En outre, le patronat se veut clair : si le ministre de la Communication n’arrête pas ses manipulations, il demandera son retrait. ‘’On ne peut avoir comme interlocuteur quelqu’un qui expose nos données personnelles’’, a dit Maimouna Ndour Faye.
Par ailleurs, le président du Cdeps réaffirme que leur organisation reste ouverte au dialogue, mais le ministre semble ne pas être dans la même logique.
Quoi qu’il en soit, le Cdeps est en train de constituer un pool d’avocats pour pouvoir se défendre. Des experts seront également engagés en matière de fiscalité, pour permettre aux entreprises de presse de défendre leur patrimoine. Ce qui leur permettra de se défendre contre les saisies de matériel au besoin.
S’agissant de la gestion du Fonds d’appui et de développement de la presse (FADP) également au cœur des critiques du Cdeps. Le conseil accuse le ministère de Communication de divulguer des informations ‘’sciemment incomplètes’’, concernant les bénéficiaires des aides. Et s’étonne de la politique de ‘’clarification sélective’’ du ministre de la Communication, des Télécommunications et du Numérique. Exigeant alors que lumière soit faite sur la répartition effective des fonds. ‘’Le Cdeps demande que les services d’Inspection de l’État fassent la lumière sur les montants effectivement alloués aux entreprises de presse et sur les 800 millions de francs de l’aide à la presse détournés, parce que n’étant pas allés aux entreprises de presse.
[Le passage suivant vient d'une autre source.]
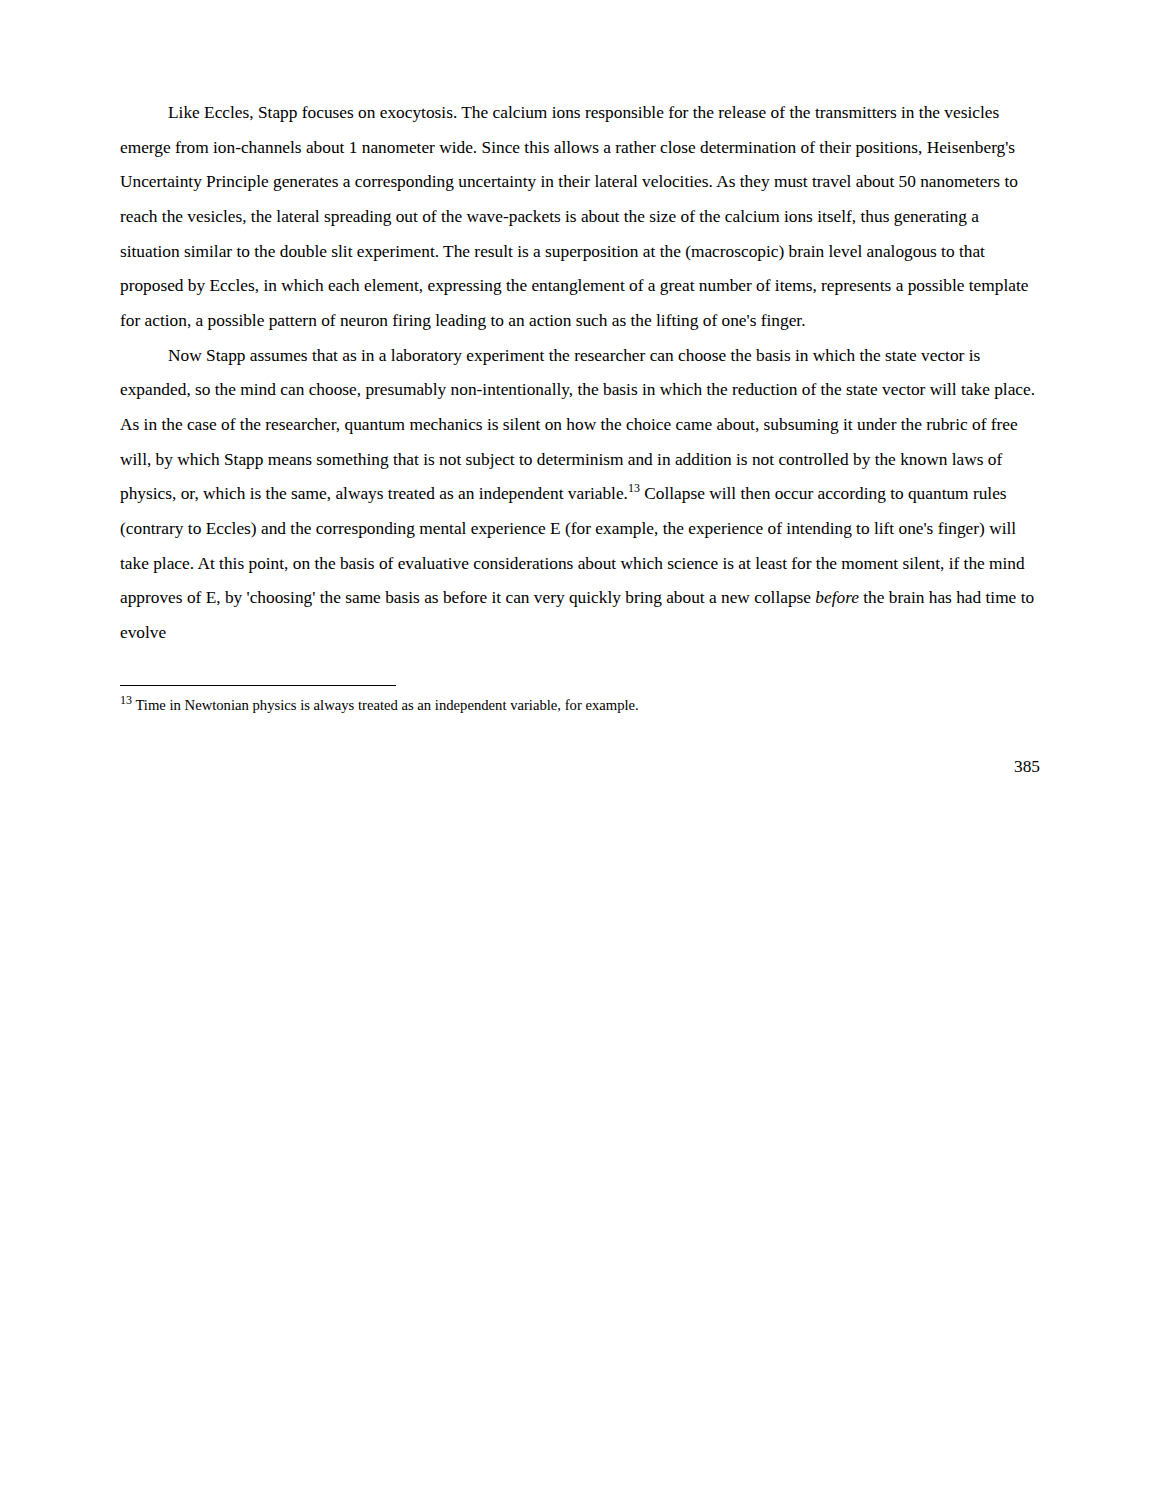Like Eccles, Stapp focuses on exocytosis. The calcium ions responsible for the release of the transmitters in the vesicles emerge from ion-channels about 1 nanometer wide. Since this allows a rather close determination of their positions, Heisenberg's Uncertainty Principle generates a corresponding uncertainty in their lateral velocities. As they must travel about 50 nanometers to reach the vesicles, the lateral spreading out of the wave-packets is about the size of the calcium ions itself, thus generating a situation similar to the double slit experiment. The result is a superposition at the (macroscopic) brain level analogous to that proposed by Eccles, in which each element, expressing the entanglement of a great number of items, represents a possible template for action, a possible pattern of neuron firing leading to an action such as the lifting of one's finger.
Now Stapp assumes that as in a laboratory experiment the researcher can choose the basis in which the state vector is expanded, so the mind can choose, presumably non-intentionally, the basis in which the reduction of the state vector will take place. As in the case of the researcher, quantum mechanics is silent on how the choice came about, subsuming it under the rubric of free will, by which Stapp means something that is not subject to determinism and in addition is not controlled by the known laws of physics, or, which is the same, always treated as an independent variable.13 Collapse will then occur according to quantum rules (contrary to Eccles) and the corresponding mental experience E (for example, the experience of intending to lift one's finger) will take place. At this point, on the basis of evaluative considerations about which science is at least for the moment silent, if the mind approves of E, by 'choosing' the same basis as before it can very quickly bring about a new collapse before the brain has had time to evolve
13 Time in Newtonian physics is always treated as an independent variable, for example.
385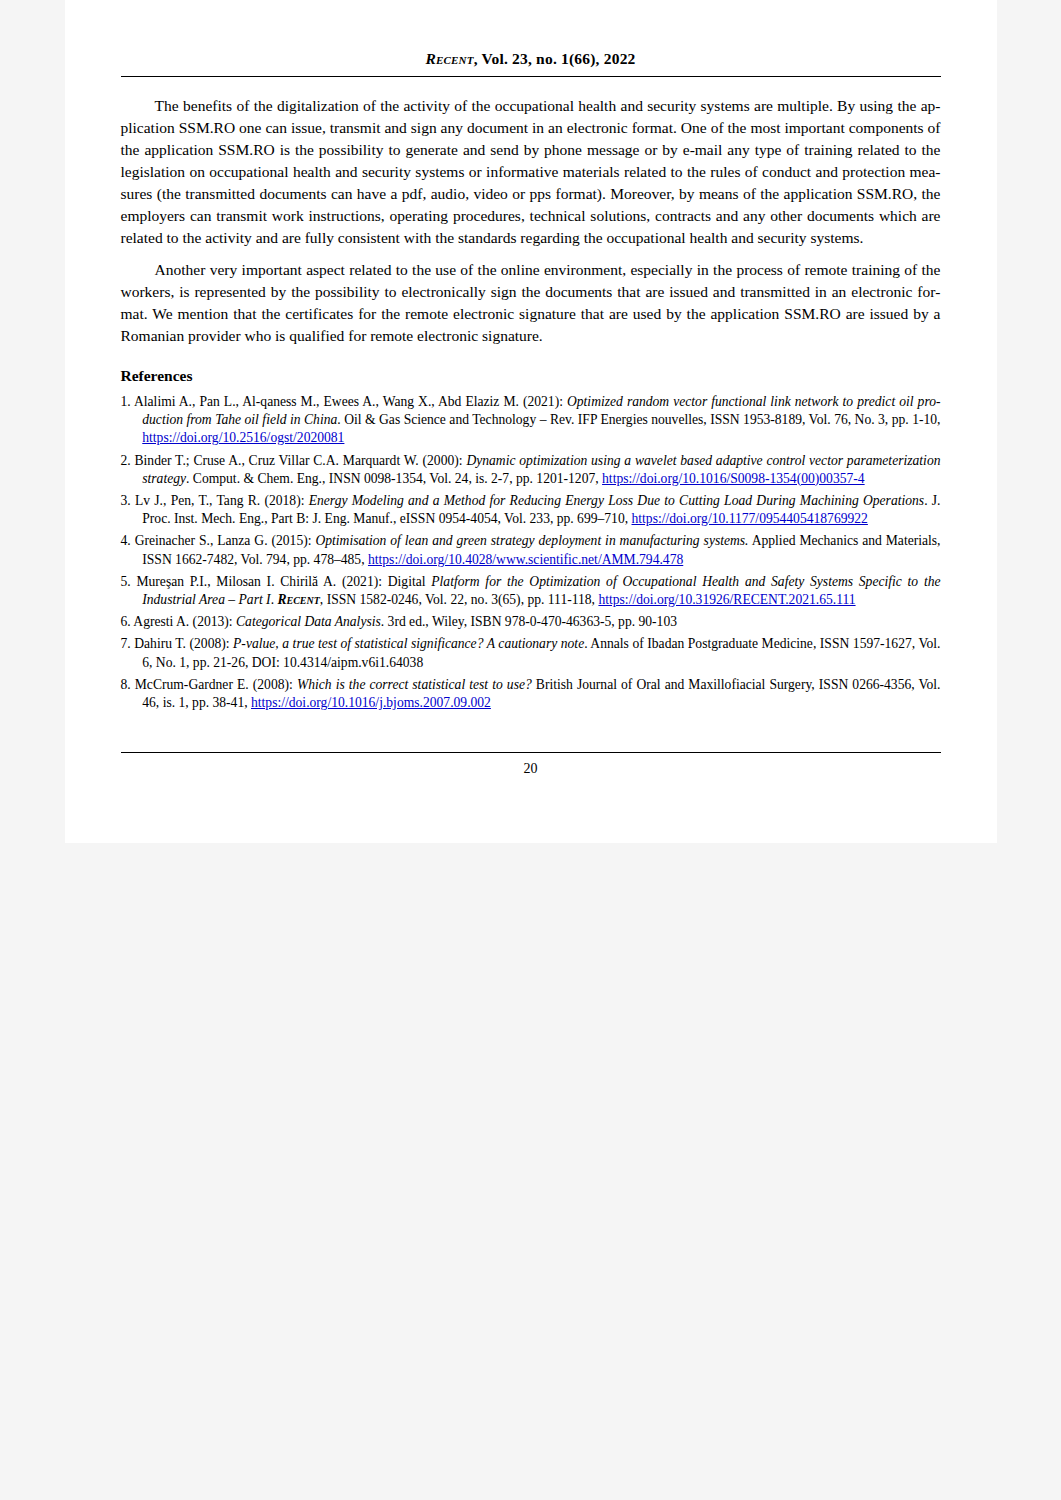Recent, Vol. 23, no. 1(66), 2022
The benefits of the digitalization of the activity of the occupational health and security systems are multiple. By using the application SSM.RO one can issue, transmit and sign any document in an electronic format. One of the most important components of the application SSM.RO is the possibility to generate and send by phone message or by e-mail any type of training related to the legislation on occupational health and security systems or informative materials related to the rules of conduct and protection measures (the transmitted documents can have a pdf, audio, video or pps format). Moreover, by means of the application SSM.RO, the employers can transmit work instructions, operating procedures, technical solutions, contracts and any other documents which are related to the activity and are fully consistent with the standards regarding the occupational health and security systems.
Another very important aspect related to the use of the online environment, especially in the process of remote training of the workers, is represented by the possibility to electronically sign the documents that are issued and transmitted in an electronic format. We mention that the certificates for the remote electronic signature that are used by the application SSM.RO are issued by a Romanian provider who is qualified for remote electronic signature.
References
Alalimi A., Pan L., Al-qaness M., Ewees A., Wang X., Abd Elaziz M. (2021): Optimized random vector functional link network to predict oil production from Tahe oil field in China. Oil & Gas Science and Technology – Rev. IFP Energies nouvelles, ISSN 1953-8189, Vol. 76, No. 3, pp. 1-10, https://doi.org/10.2516/ogst/2020081
Binder T.; Cruse A., Cruz Villar C.A. Marquardt W. (2000): Dynamic optimization using a wavelet based adaptive control vector parameterization strategy. Comput. & Chem. Eng., INSN 0098-1354, Vol. 24, is. 2-7, pp. 1201-1207, https://doi.org/10.1016/S0098-1354(00)00357-4
Lv J., Pen, T., Tang R. (2018): Energy Modeling and a Method for Reducing Energy Loss Due to Cutting Load During Machining Operations. J. Proc. Inst. Mech. Eng., Part B: J. Eng. Manuf., eISSN 0954-4054, Vol. 233, pp. 699–710, https://doi.org/10.1177/0954405418769922
Greinacher S., Lanza G. (2015): Optimisation of lean and green strategy deployment in manufacturing systems. Applied Mechanics and Materials, ISSN 1662-7482, Vol. 794, pp. 478–485, https://doi.org/10.4028/www.scientific.net/AMM.794.478
Mureşan P.I., Milosan I. Chirilă A. (2021): Digital Platform for the Optimization of Occupational Health and Safety Systems Specific to the Industrial Area – Part I. Recent, ISSN 1582-0246, Vol. 22, no. 3(65), pp. 111-118, https://doi.org/10.31926/RECENT.2021.65.111
Agresti A. (2013): Categorical Data Analysis. 3rd ed., Wiley, ISBN 978-0-470-46363-5, pp. 90-103
Dahiru T. (2008): P-value, a true test of statistical significance? A cautionary note. Annals of Ibadan Postgraduate Medicine, ISSN 1597-1627, Vol. 6, No. 1, pp. 21-26, DOI: 10.4314/aipm.v6i1.64038
McCrum-Gardner E. (2008): Which is the correct statistical test to use? British Journal of Oral and Maxillofiacial Surgery, ISSN 0266-4356, Vol. 46, is. 1, pp. 38-41, https://doi.org/10.1016/j.bjoms.2007.09.002
20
Maimouna Ndour Faye parle d’une ‘’mafia’’ au niveau du ministère de la Communication.
Le conseil se défend également des insinuations selon lesquelles les représentants de la presse au sein du FADP seraient complices de mauvaise gestion. Et rappelle que ‘’les quatre représentants désignés (Cdeps, Appel, Synpics, Urac) n’ont qu’un statut d’observateur. En effet, les représentants des organisations et l'administrateur participent aux réunions du conseil de gestion avec voix consultative. Ils ne prennent pas part aux délibérations. L'administrateur du FADP assure le secrétariat des réunions du conseil. Le conseil de gestion peut s'adjoindre toute personne-ressource’’. Tel que le stipule l’article 5 du décret n°2021-178 fixant les modalités d'organisation et de fonctionnement du fonds qui dispose en ses alinéas 3, 4 et 5, indique-t-il. Cela voudrait dire que ces derniers sont consultés, donnent leurs avis, mais ne sont pas associés aux validations et décisions définitives.
Ainsi donc, le Cdeps rappelle qu'il a formulé à plusieurs reprises des propositions pour améliorer la situation du secteur de la presse, sans véritable réponse du gouvernement. Tout en insistant sur le fait que ‘’la presse ne saurait se développer et atteindre les objectifs utiles pour l’entreprise, les acteurs et la République si les autorités en font un secteur ennemi à abattre pour installer un silence total sur le fonctionnement du pays’’.